(Task):
Continue the review of Chick Corea and Gary Burton's album Lyric Suite For Sextet below, starting right after its final sentence.

Kronomyth 38.0: STRINGS ATTACHED. Yet another collaboration with vibraphonist Gary Burton, this time with a conspicuous classical string quartet in tow. Lyric Suite For Sextet looks and sounds like an ECM record: cerebral, atmospheric, depressing, cold (which, I realize, is more of a progression than a list of qualities). It would be simple enough to dismiss this as so much notiness if it weren’t for passages in “Waltz” where the piano and vibraphone are sublime together, and the entirety of “Brasilia,” which is simply one of the prettiest melodies that Chick has ever recorded. The idea of Corea as a modern classical composer isn’t unthinkable; jazzical (or would it be clazzical?) music has existed since Ellington. But this music is of the noisy modern variety (think Frank Zappa), with an overuse of dramatic tension to fill in the spaces. The third and fourth movements, for example, seem like little more than protracted exclamation points to me (who, we’ve already established, is an authority on nothing). I’ve dusted this album off periodically over the years, mostly when I’m in the mood for a challenge, and usually end up playing “Brasilia” a few more times before putting the record back on the shelf for another year or two. It’s not the first, second, fifth, tenth Chick Corea album you need to own, and probably not the first Corea/Burton collaboration you need either (Crystal Silence would seem the logical choice). And yet I’m rather protective of these exotic animals in my musical bestiary. We say we come to the look at the lions, but stare longest at the animals that are strangest.

(Data shown):
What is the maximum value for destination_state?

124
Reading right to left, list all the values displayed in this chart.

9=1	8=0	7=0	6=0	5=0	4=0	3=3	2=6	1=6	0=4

(Response area):
Original LP Version
A1. Part 1 – Overture (6:25)
A2. Part 2 – Waltz (7:13)
A3. Part 3 – Sketch (For Thelonius Monk) (2:12)
A4. Part 4 – Roller Coaster (1:22)
B1. Part 5 – Brasilia (7:59)
B2. Part 6 – Dream (10:37)
B3. Part 7 – Finale (3:54)
Suite composed by Chick Corea.
Chick Corea (piano), Gary Burton (vibraharp), Ikwhan Bee (1st violin), Karen Dreyfus (viola), Fred Sherry (cello), Carol Shive (2nd violin). Produced by Manfred Eicher; engineered by Bernie Kirsh; mix engineered by Martin Wieland.
Cover photo by Hubertus Mall; design by Dieter Rehm.
Released on elpee in 1983 in the US (ECM/Warner Bros., 23797). Re-released on CD on August 15, 2000 in the US (ECM, 815 274).